EXTRAIT À LIRE –
####

Porcelaines de Chantilly, rareté et diversité
jeudi 10 septembre 2026
Produite principalement entre 1725 et 1792, la porcelaine de Chantilly n’a jamais cessé de se renouveler en formes et en styles, comme l’incroyable diversité des dernières acquisitions du musée Condé peut en témoigner.
Offerte par un généreux mécène, cette grande pagode (terme employé au XVIIIe siècle pour désigner les statuettes d’inspiration asiatique) illustre parfaitement la délicatesse et l’exotisme du style Kakiemon. C’est un pièce exceptionnelle par sa grande taille, haute de 23,5 cm, et son caractère très décoratif.

Grande pagode
Porcelaine tendre de Chantilly
Vers 1735-1745
2025-16-1
Autre témoignage de la grande créativité de la manufacture de Chantilly avec cette écritoire en forme de barque, une pièce particulière rare et très originale. La délicatesse des fleurs de style Kakiemon, les tortues, la figuration des flots en bleu turquoise, la fleur de lys creusée sur le pont sont autant d’éléments qui en font une pièce d’exception.

####

DONNÉES BRUTES –
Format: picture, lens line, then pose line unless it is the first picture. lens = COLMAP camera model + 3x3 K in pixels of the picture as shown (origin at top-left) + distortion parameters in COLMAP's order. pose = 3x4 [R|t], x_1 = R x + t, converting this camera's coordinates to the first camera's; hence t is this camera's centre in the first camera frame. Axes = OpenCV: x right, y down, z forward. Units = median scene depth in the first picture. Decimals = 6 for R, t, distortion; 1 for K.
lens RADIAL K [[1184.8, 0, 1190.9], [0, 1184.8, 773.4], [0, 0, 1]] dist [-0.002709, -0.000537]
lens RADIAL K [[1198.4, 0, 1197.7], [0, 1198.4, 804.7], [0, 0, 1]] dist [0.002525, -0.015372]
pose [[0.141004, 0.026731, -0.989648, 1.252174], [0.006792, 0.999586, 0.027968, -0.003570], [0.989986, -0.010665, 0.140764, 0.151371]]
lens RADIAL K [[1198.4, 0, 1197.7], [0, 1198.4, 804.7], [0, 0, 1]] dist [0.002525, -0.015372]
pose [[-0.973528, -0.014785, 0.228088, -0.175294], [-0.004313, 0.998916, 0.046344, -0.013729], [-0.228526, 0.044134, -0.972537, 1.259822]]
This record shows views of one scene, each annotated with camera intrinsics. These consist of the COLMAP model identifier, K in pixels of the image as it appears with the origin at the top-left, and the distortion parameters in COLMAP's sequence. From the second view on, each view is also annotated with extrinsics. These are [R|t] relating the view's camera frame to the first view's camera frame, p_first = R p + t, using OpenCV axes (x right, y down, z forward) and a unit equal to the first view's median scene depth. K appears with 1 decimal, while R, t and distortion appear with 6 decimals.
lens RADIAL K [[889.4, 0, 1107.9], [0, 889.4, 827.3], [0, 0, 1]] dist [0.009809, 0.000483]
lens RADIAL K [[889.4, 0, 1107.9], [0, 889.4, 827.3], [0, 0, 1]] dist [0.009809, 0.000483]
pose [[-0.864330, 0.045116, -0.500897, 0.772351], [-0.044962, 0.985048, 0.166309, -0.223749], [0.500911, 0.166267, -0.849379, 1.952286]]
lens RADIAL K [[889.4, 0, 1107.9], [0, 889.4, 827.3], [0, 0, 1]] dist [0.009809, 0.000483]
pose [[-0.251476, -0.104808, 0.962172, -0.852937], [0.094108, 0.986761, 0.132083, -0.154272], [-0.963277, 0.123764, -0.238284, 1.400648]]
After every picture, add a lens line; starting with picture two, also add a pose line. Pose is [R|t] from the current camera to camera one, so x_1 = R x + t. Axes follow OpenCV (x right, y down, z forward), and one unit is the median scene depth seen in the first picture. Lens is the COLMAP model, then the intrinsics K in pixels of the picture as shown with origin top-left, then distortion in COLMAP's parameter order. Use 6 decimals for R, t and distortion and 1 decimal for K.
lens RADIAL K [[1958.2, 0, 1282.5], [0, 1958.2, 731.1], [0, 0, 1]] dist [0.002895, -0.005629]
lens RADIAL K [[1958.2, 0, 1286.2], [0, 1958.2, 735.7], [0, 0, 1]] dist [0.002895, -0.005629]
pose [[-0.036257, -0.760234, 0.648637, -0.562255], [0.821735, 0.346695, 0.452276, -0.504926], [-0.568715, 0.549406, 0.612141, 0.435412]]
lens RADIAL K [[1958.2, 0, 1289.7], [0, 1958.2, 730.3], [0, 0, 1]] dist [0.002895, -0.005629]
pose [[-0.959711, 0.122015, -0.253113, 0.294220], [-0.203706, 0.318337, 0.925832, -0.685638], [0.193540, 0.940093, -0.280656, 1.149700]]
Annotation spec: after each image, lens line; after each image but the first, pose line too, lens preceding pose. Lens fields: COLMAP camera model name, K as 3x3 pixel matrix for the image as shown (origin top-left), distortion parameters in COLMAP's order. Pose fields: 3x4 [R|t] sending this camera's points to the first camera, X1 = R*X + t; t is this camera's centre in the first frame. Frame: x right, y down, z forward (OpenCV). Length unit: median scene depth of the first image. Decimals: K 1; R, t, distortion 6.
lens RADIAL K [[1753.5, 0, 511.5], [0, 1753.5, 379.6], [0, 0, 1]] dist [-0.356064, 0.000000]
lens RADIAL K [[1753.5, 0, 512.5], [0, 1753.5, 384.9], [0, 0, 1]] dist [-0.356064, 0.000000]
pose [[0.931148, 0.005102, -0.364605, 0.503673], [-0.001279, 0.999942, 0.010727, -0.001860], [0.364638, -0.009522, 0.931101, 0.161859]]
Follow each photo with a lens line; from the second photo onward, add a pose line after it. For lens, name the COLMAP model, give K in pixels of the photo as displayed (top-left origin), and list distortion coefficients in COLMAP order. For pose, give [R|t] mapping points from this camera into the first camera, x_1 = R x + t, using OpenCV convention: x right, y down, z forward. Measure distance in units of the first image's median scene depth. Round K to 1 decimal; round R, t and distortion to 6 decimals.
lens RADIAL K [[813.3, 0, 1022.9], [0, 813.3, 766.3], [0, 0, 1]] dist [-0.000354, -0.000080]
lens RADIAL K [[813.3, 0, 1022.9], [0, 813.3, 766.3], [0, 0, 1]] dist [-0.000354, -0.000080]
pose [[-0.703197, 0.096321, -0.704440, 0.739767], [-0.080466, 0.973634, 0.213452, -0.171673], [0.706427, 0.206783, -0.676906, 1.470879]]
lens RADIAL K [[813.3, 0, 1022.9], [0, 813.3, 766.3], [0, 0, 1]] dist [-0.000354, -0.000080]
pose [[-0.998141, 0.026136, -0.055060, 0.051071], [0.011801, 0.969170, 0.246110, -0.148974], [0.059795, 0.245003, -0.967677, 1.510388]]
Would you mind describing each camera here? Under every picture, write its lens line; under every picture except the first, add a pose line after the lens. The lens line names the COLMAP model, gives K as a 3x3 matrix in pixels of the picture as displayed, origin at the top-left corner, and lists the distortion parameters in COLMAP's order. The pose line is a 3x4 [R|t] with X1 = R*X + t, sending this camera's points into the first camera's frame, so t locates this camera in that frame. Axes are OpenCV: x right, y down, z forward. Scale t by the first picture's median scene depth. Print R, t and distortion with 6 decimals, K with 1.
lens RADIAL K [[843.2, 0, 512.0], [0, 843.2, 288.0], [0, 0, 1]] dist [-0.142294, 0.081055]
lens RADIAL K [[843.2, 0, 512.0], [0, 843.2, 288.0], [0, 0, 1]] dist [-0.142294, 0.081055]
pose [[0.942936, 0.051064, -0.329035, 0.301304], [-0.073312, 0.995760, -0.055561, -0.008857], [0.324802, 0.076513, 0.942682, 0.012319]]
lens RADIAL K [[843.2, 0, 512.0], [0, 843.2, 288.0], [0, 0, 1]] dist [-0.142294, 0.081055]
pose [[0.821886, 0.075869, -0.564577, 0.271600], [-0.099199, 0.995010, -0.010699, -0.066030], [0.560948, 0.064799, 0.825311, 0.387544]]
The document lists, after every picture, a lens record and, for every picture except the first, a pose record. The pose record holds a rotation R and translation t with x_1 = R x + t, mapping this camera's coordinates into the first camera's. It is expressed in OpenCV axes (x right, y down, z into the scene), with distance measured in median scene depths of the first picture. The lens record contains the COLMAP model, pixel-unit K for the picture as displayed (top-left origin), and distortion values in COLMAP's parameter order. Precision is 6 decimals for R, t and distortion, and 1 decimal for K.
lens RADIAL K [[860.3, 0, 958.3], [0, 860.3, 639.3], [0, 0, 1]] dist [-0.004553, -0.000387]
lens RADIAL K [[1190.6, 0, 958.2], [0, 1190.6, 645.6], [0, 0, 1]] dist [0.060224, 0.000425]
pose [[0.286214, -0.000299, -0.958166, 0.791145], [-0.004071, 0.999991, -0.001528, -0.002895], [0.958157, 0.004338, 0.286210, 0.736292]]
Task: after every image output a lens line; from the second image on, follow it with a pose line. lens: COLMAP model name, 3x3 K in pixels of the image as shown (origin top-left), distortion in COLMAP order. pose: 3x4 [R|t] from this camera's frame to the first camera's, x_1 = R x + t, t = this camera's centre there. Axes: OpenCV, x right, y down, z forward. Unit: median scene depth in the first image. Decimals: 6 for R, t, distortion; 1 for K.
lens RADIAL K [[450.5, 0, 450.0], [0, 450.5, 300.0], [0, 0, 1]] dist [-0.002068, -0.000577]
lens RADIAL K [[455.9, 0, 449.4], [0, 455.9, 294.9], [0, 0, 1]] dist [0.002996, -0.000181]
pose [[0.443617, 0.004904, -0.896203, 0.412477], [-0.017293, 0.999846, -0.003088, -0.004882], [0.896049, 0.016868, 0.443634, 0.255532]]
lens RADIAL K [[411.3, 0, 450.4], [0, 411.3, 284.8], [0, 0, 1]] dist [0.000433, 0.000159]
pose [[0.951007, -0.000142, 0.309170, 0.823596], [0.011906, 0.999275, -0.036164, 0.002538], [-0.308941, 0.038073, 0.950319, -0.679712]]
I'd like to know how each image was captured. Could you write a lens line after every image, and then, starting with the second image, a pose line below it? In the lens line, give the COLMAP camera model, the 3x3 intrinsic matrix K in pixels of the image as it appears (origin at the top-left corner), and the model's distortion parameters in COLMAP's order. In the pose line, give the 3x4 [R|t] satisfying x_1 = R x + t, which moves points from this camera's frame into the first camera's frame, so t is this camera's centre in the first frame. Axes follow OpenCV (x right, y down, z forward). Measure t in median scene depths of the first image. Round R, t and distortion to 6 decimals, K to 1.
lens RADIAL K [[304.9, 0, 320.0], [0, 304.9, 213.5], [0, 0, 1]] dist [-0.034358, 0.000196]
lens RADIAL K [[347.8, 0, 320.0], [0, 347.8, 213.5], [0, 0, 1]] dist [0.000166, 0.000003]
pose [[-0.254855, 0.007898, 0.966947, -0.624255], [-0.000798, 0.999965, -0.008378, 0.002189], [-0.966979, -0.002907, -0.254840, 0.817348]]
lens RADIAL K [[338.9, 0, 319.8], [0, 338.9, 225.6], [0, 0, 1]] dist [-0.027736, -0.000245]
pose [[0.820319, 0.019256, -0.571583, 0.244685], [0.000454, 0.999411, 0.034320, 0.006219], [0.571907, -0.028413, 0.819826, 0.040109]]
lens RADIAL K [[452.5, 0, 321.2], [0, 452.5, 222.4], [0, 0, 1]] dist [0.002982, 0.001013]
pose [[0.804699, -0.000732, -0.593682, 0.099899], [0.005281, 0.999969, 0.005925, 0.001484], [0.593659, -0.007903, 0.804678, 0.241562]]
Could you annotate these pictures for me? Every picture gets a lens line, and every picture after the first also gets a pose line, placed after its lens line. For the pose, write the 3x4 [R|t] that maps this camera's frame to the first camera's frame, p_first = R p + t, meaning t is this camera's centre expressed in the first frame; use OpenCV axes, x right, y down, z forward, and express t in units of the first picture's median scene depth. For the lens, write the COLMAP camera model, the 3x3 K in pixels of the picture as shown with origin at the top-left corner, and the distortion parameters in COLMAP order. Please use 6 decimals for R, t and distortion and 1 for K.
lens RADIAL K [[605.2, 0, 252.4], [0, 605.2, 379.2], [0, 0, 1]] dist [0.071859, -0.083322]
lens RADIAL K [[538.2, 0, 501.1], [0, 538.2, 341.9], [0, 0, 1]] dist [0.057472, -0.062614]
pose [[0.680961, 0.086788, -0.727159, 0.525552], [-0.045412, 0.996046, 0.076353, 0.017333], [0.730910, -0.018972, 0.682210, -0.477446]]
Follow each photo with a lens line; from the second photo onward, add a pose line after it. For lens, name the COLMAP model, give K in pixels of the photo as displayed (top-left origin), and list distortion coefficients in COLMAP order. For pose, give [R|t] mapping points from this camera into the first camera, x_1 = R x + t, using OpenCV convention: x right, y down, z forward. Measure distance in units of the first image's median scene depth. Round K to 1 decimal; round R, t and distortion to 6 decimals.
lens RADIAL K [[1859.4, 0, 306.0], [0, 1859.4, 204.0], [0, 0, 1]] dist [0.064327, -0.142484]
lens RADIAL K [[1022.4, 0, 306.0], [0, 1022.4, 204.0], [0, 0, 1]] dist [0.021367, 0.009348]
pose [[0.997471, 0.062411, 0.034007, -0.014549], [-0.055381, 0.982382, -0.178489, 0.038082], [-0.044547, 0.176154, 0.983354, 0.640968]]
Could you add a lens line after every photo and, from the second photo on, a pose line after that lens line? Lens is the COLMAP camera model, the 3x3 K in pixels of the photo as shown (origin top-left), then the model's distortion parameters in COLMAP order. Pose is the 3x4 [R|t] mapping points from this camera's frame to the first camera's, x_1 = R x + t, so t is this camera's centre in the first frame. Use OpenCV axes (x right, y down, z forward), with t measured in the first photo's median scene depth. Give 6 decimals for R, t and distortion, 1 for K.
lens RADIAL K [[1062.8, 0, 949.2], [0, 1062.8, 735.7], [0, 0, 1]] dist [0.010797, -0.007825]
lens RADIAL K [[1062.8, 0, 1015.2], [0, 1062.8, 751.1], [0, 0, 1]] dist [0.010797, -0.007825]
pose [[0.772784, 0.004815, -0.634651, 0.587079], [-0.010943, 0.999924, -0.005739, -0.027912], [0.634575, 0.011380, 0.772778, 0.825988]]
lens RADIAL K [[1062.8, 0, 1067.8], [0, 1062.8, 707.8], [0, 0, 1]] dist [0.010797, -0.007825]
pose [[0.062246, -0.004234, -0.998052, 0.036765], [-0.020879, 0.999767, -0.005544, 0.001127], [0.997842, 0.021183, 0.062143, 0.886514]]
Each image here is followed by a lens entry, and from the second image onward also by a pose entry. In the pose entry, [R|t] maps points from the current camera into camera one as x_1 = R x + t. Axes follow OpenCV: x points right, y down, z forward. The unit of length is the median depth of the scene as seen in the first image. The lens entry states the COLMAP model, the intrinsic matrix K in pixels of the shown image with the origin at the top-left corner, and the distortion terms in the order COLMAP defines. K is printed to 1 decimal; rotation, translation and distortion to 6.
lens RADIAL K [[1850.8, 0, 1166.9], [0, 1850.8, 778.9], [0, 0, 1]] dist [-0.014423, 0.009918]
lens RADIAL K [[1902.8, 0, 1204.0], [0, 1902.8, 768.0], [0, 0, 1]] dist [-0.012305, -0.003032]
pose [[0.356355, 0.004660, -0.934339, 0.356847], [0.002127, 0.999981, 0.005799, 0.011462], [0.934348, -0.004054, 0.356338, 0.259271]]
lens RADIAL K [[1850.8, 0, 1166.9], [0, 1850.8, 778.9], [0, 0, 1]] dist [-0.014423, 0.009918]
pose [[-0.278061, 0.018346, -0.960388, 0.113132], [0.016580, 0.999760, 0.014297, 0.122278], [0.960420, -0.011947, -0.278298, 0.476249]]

####

CONSIGNE – Écrivez la suite du texte sur les porcelaines de Chantilly, à partir de l'endroit où il s'arrête. Le matériel ne joue aucun rôle ici.

RÉSULTAT DE L'EXERCICE –
Ecritoire
Porcelaine tende de Chantilly
Vers 1740
2025-20-1
Grace au précieux soutien de la Fondation La Marck, le musée Condé a pu s’enrichir d’autres plusieurs pièces de grande qualité, notamment des vases pots-pourris. Pièce emblématique du décor au XVIIIe siècle, souvent présenté par paire, le vase pot-pourri se décline sous de nombreuses formes.
Une première paire de vases pots-pourris dite « au tronc d’arbre », à décor polychrome de style Kakiemon, vers 1740.

Une autre paire de pots-pourris, exécutés entre 1745 et 1750, dont les pots sont entourés de Chinois et d’animaux. On y retrouve le motif du tronc d’arbre, mais cette fois il s’agit de porcelaine émaillée blanche.

Enfin, dans une forme plus classique, un vase pot-pourri couvert en porcelaine tendre de forme ovoïde. Décoré de délicates fleurs en relief, le pot repose sur un piédouche orné de feuillage polychrome, vers 1750.